Innara kembali memandang ibunya, tersenyum dan menganggukkan kepala. Tidak mungkin Innara mengatakan ia tidak akan pergi sementara di tangan kanannya ia sudah menenteng koper besar yang membawa semua barang pribadinya. Sisa barang-barangnya yang lain bahkan sudah ia kirim menggunakan cargo beberapa jam sebelumnya.
"Yakin gak akan berubah pikiran?" Tanya ibunya lagi dengan nada memelas. Innara memutar bola matanya karena kelakuan sang ibu. "Terus Bunda gimana? Nanti Bunda kesepian dong?" rengek ibunya seperti anak remaja.
Innara berdecak dan menggelengkan kepala. "Kesepian gimana sih Bunda ini, kan ada si kembar." Ucapnya seraya mengedikkan kepala ke arah dimana dua adik kembar laki-lakinya tertidur dalam kereta bayi.
"Ya tapi kan mereka gak bisa Bunda ajak ngobrol. Gak bisa Bunda ajak curhat. Kalo ke mall gak bisa Bunda mintai saran." Ucap ibunya dengan wajah mencebik yang membuat Innara terkekeh.

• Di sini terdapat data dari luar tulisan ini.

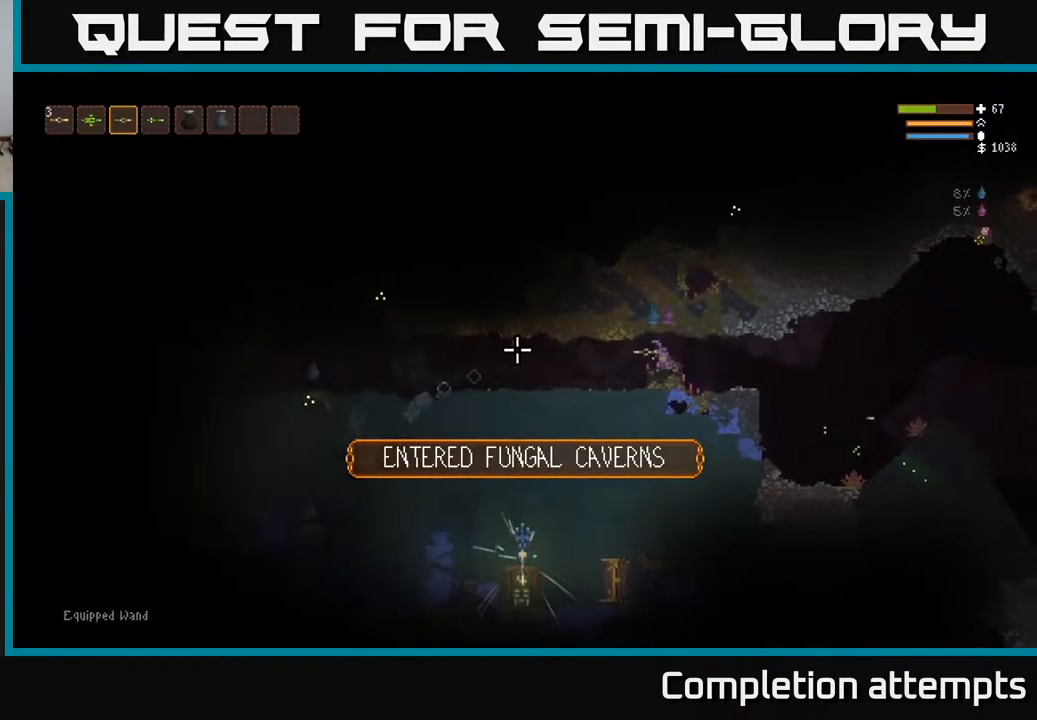
{"buttons": [], "left_stick": "right", "right_stick": "left", "events": [[83, "left_stick", "right"], [300, "left_stick", "center"], [383, "left_stick", "right"]]}
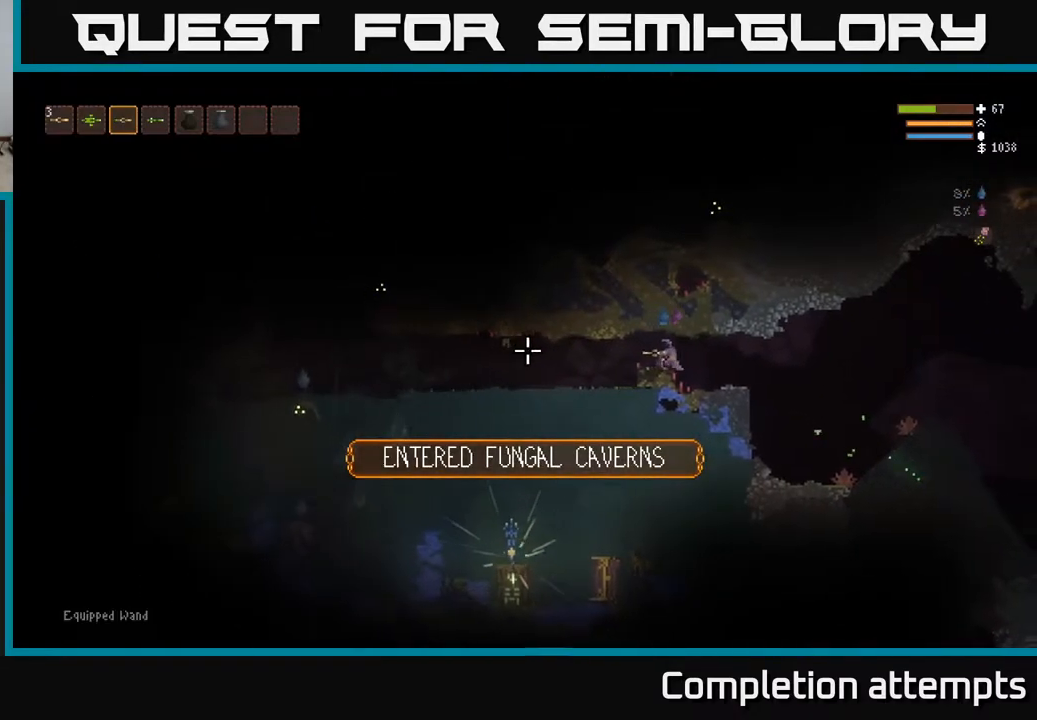
{"buttons": [], "left_stick": "center", "right_stick": "left", "events": [[33, "L2", "down"], [167, "L2", "up"], [417, "left_stick", "center"]]}
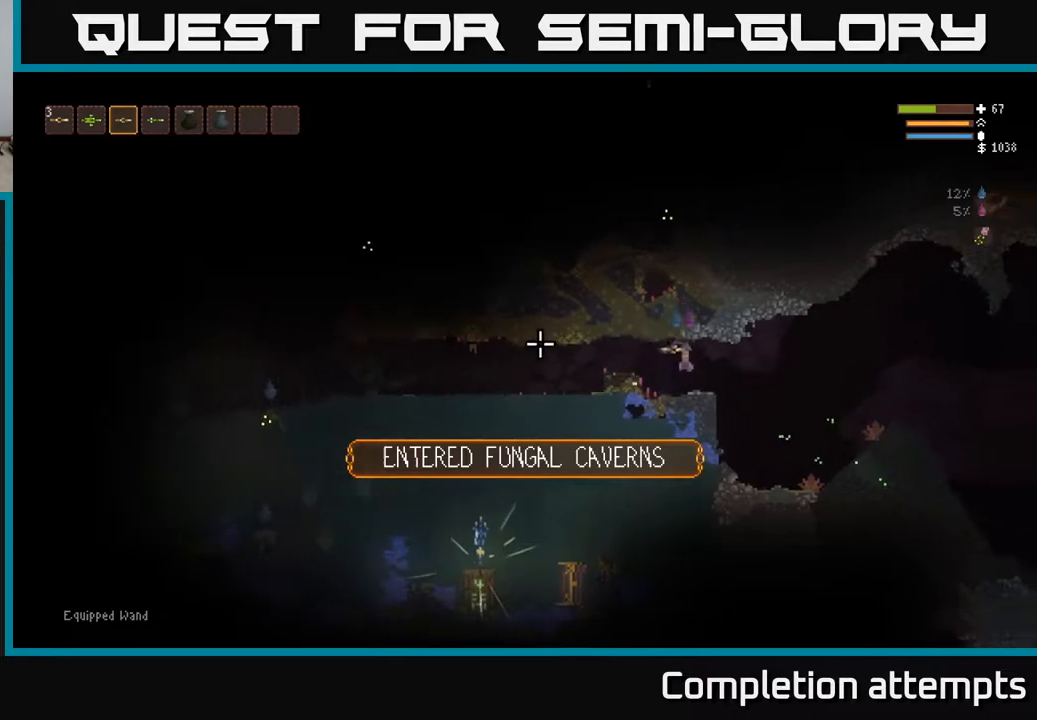
{"buttons": [], "left_stick": "left", "right_stick": "left", "events": [[433, "left_stick", "left"]]}
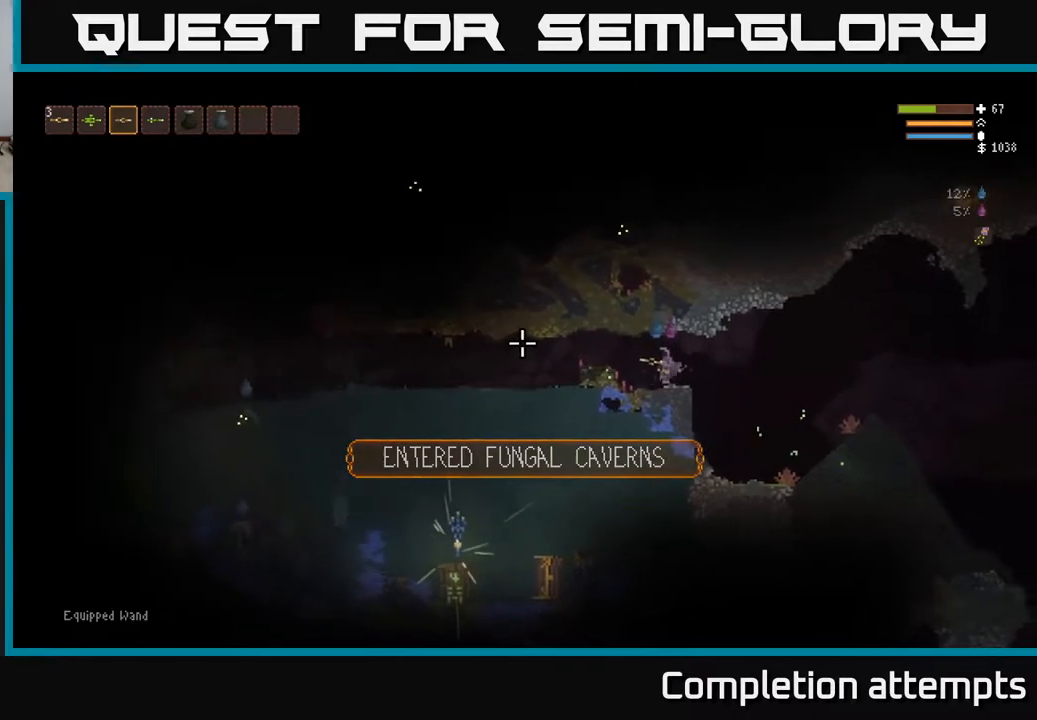
{"buttons": [], "left_stick": "center", "right_stick": "left", "events": [[133, "left_stick", "center"], [383, "L1", "down"], [500, "L1", "up"]]}
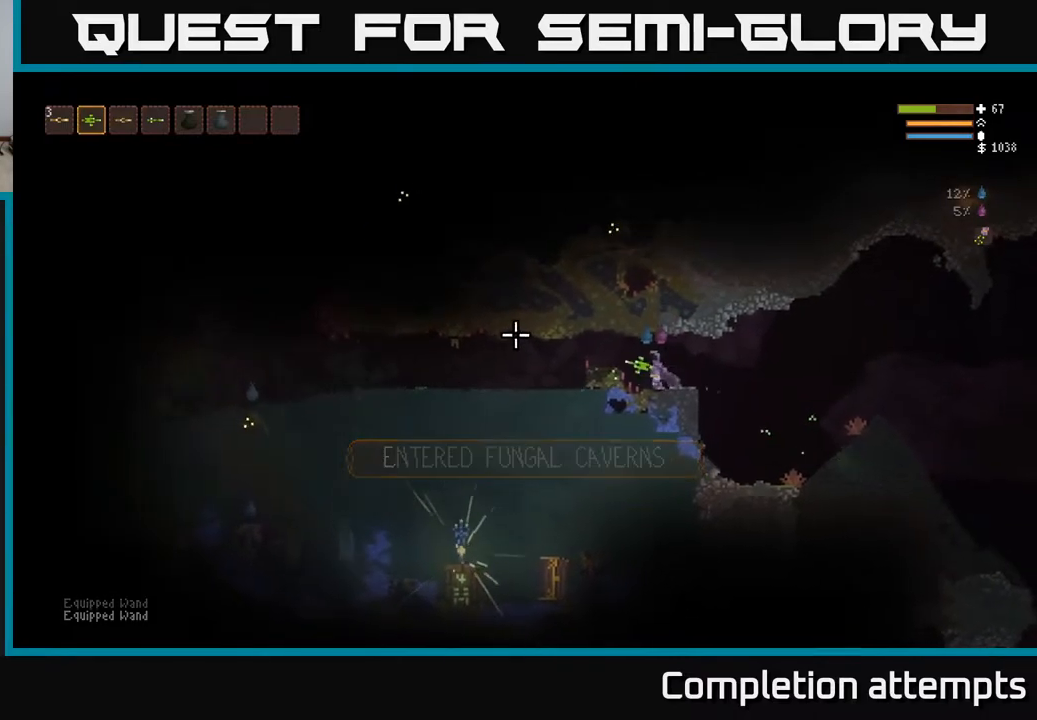
{"buttons": ["R1"], "left_stick": "center", "right_stick": "left", "events": [[367, "R1", "down"], [433, "R1", "up"], [500, "R1", "down"]]}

"Kan ada Zanie, Bun." Ucap Innara mengingatkan. Adik sambungnya itu berada dua langkah jauhnya di belakang mereka, berdiri tepat di samping ayahnya. Mereka sedang berada stasiun kereta api yang akan mengantarkan Innara ke kota dimana ia akan berkuliah. Ayahnya sudah menyarankannya untuk naik pesawat terbang, namun Innara menolaknya karena menurutnya perjalanan menggunakan pesawat terbang terlalu singkat. Ia juga menolak diantarkan menggunakan mobil karena hanya akan membuat mereka merasa lelah. Padahal alasan yang sebenarnya, Innara hanya tidak mau membuat semua orang kerepotan karenanya.
Semenjak memutuskan akan kuliah, Innara sudah meyakinkan dirinya sendiri kalau dia harus mandiri dan tidak bergantung pada orang lain, itulah sebabnya ia lebih memilih menggunakan kendaraan umum daripada mobil ber-AC milik orangtuanya.

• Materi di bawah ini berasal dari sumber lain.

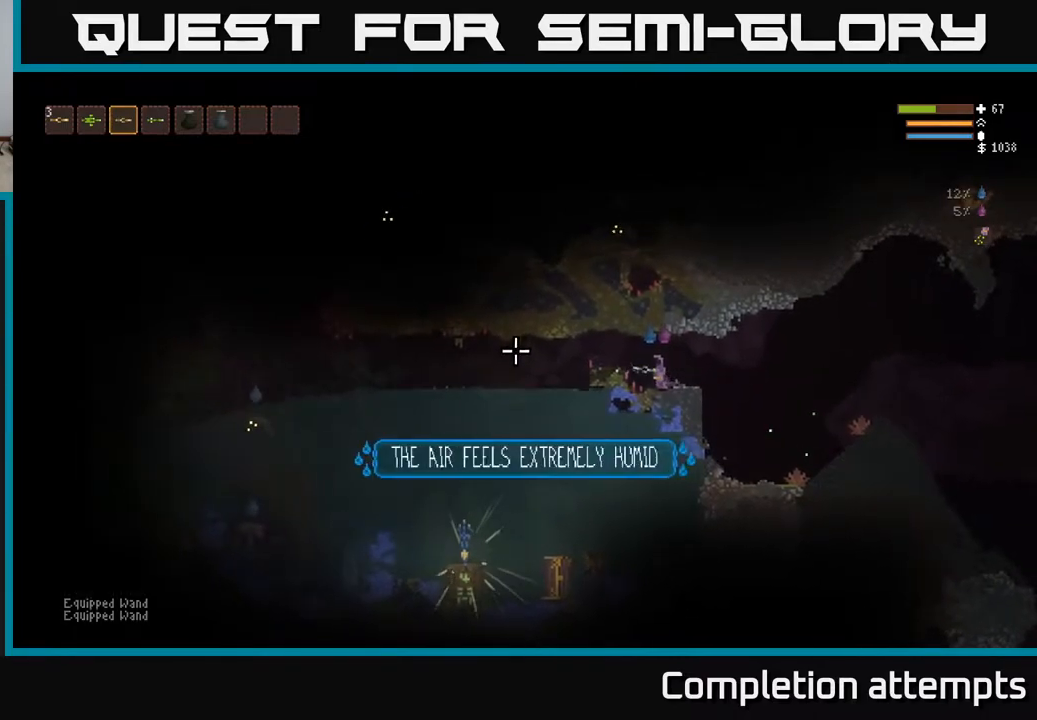
{"buttons": ["R2"], "left_stick": "center", "right_stick": "left", "events": [[33, "left_stick", "left"], [100, "R1", "up"], [233, "left_stick", "center"], [300, "R2", "down"]]}
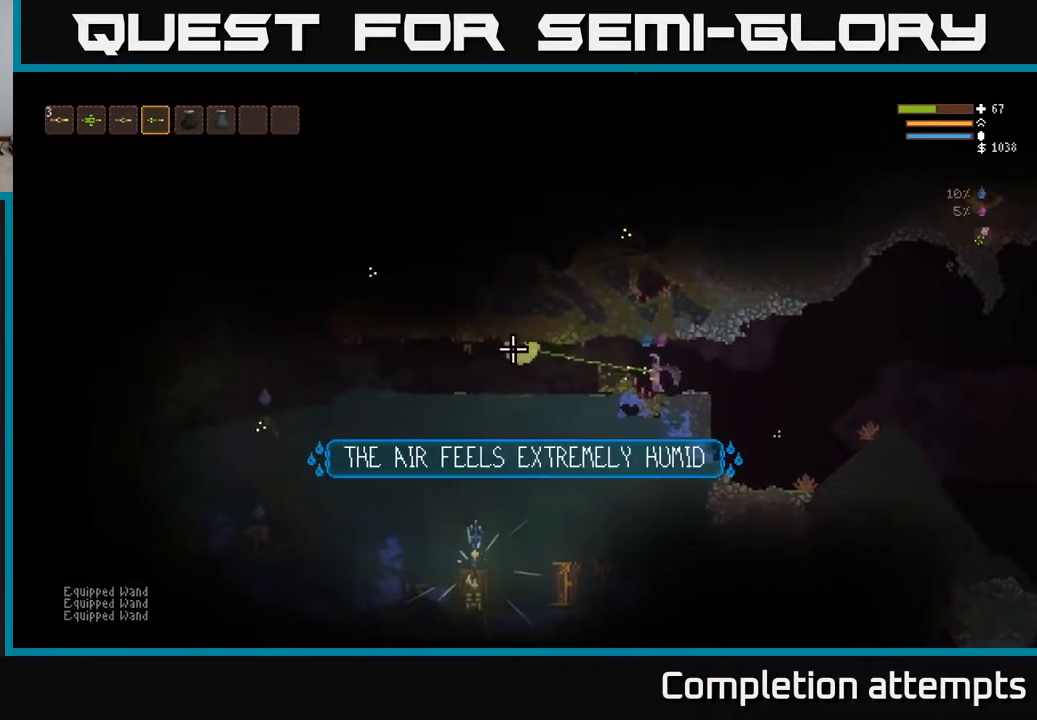
{"buttons": ["R2"], "left_stick": "center", "right_stick": "left", "events": []}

"Iya, tapi tetap aja gak seru." Rengek ibunya lagi. "Nanti kalo Bunda ribut sama Ayah, gak ada yang belain Bunda." Lanjutnya lagi yang membuat kekehan Innara semakin keras.

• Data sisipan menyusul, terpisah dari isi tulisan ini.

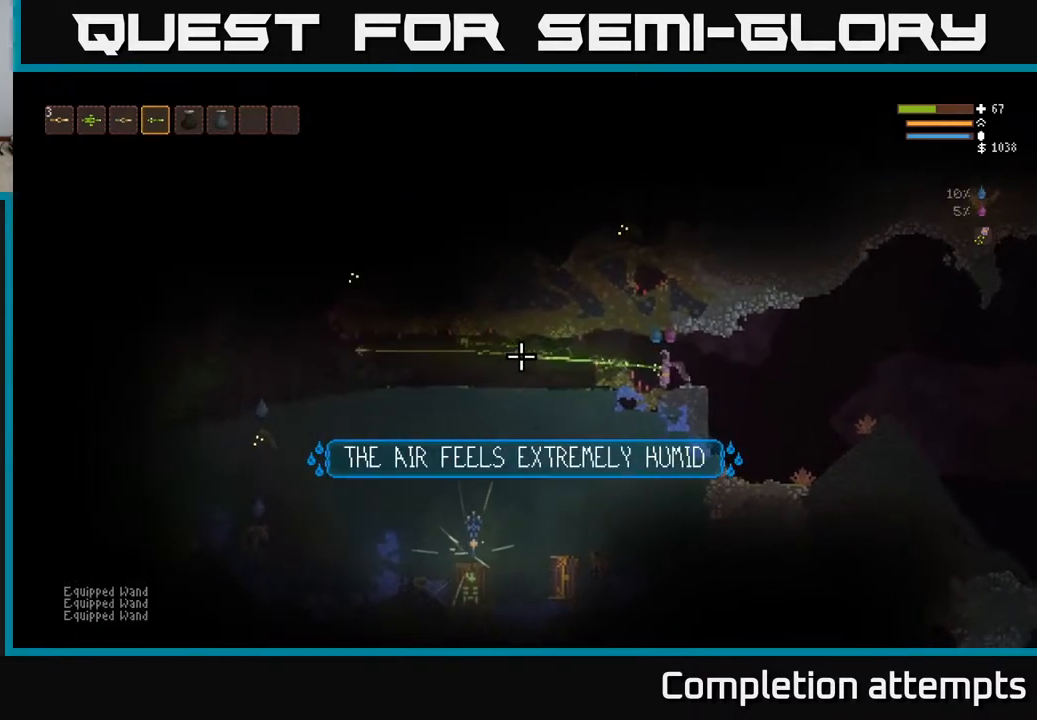
{"buttons": [], "left_stick": "left", "right_stick": "left", "events": [[200, "R2", "up"], [250, "left_stick", "left"], [300, "L2", "down"], [450, "L2", "up"]]}
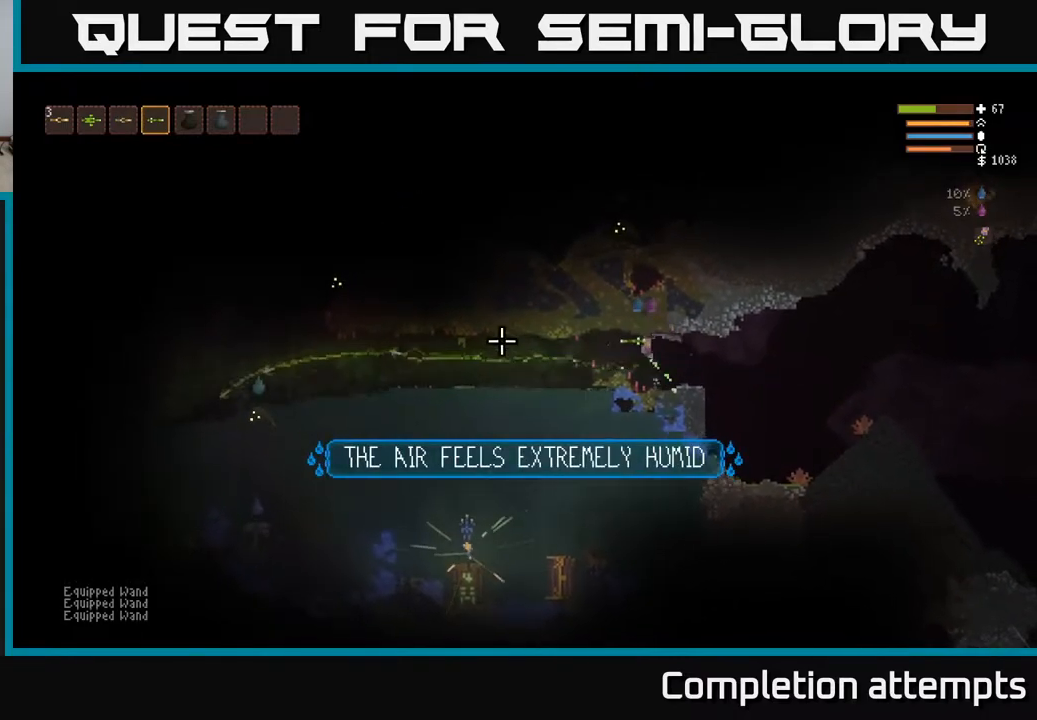
{"buttons": ["R2"], "left_stick": "center", "right_stick": "left", "events": [[117, "left_stick", "center"], [250, "R2", "down"]]}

"Ya udah, tahan dulu aja ributnya sampai Nara pulang." Ucap Innara pada ibunya. "Lagian Bunda, Nara kan gak pergi selamanya. Cuma sampai selesai kuliah, habis itu Nara balik lagi kesini. Kecuali ya habis itu Nara ketemu sama cowok trus diajakin nikah. Mungkin Nara akan terus ikut dia kemanapun dia pergi." Goda Innara yang membuat ibunya berdecih.
"Kamu ini, masa iya mau langsung nikah."
"Lah, kalo udah jodoh ya gimana lagi Bun?" Ia balik bertanya pada ibunya. "Lagian kan enak kalo nikah muda, Bun. Nanti anak Nara udah dewasa, Nara nya masih muda. Sama kayak kita." Selorohnya yang membuat ibunya terkekeh.
"Kalo emang Kakak beneran mau nikah muda, nikahnya jangan sama orang jauh. Orang sini aja, biar nanti gampang kita ketemuannya." Saran ibunya yang membuat Innara memutar bola matanya.
"Kalo masih satu kampung, nanti Nara gak ngalamin yang namanya mudik dong?" candanya lagi pada sang ibu yang membuat ibunya kesal dan memukul lengannya pelan. "Lagian Nara udah rencana mau punya suami orang luar negeri Bun. Biar agak keren dikit. Bosen kalo lihat wajah lokal." Selorohnya yang membuat ibunya kembali memukul lengannya.
"Kakak, ih. Udah cari cowok lokal aja. Tapi kalo bisa yang blasteran, buat memperbaiki keturunan." Jawab ibunya seraya terkekeh yang dijawab Innara dengan anggukkan kepala. "Bunda bakal kangen sama kakak." Ucap ibunya seraya memeluknya.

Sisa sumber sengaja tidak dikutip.